支聯會解散 六四燭光集會啟蒙的下一代:「歷史唔係一兩個人的事」
1989年6月4日解放軍屠城,香港人此後每年點起燭光,來一場記憶與遺忘的戰爭。32年後,政權容不下一點燭光,但人們仍會記得,甚至年輕一輩也會記住。現年22歲的大學生Jason便是其中一個:「當時小朋友的認知,是有一班哥哥姐姐為居住的地方付出……其後每一年都去,滲入了我的思想,希望追求民主,甚至影響到我想做一個記者。」
還有現正在外國讀大學的Teddy,自小學起就跟家人出席六四遊行或集會,離開香港後仍會在6.4當天看網上直播。支聯會解散,更令他覺得要守住歷史:「呢啲唔係一兩個人嘅事,而係全部人嘅,因為歷史得一、兩個人記得嘅時候,就變咗係好少數,好容易被淡忘,唯有係大家一齊將呢團火pass落去,先至會令到下一代知道發生咩事。」
當燭光有罪
全稱「香港市民支援愛國民主運動聯合會」的支聯會,成立於1989年5月21日支持北京學運的百萬人大遊行。司徒華出任創會主席,直到2011年逝世,交李卓人接棒。維園的六四燭光堅持了31年(直至去年六四),香港成了紅土大地上悼念六四的最後陣地,自也是中共的芒刺。走到2021年,司徒華逝世10年,六四集會不獲批、支聯會常委被捕、副主席鄒幸彤將被控煽動顛覆國家政權。
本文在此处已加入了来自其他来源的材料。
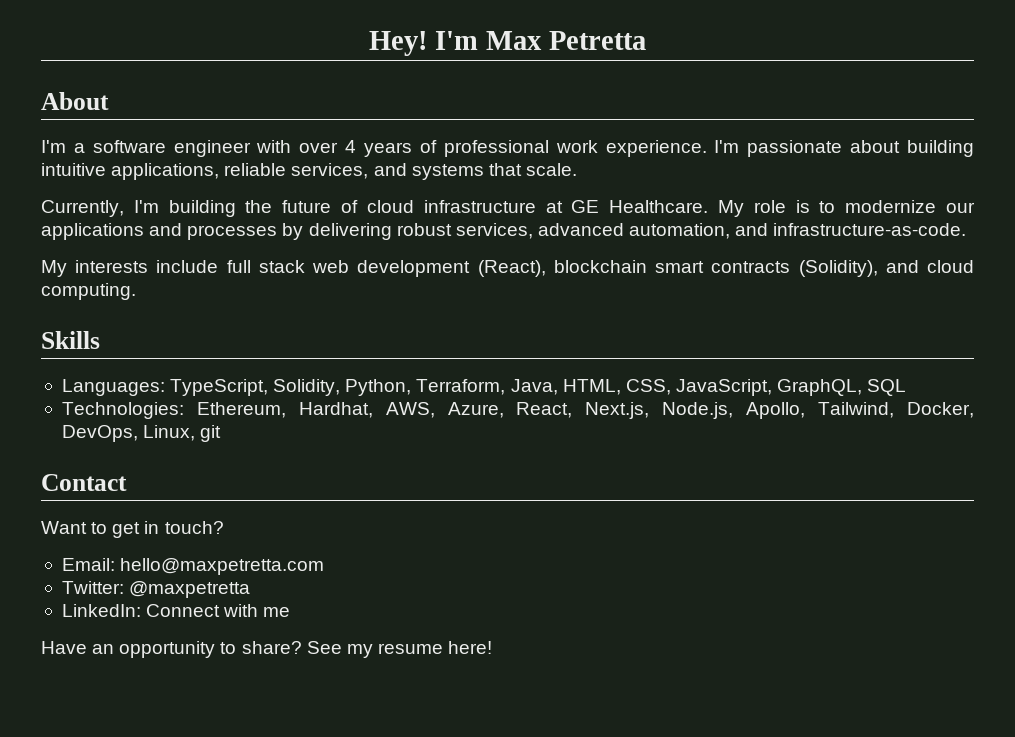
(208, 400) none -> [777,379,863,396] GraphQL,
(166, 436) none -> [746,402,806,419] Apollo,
然而,「Ideas are bulletproof (理念是刀槍不入的)」。
六四事件發生時,現年22歲的大學生Jason仍未出生,但早在娘胎,媽媽就懷着他出席六四晚會,出生後每一年,由1歲到22歲,由幼稚園到大學,由跟隨父母到與朋友同行,每一年的6月4日,他都會在維園點起燭光。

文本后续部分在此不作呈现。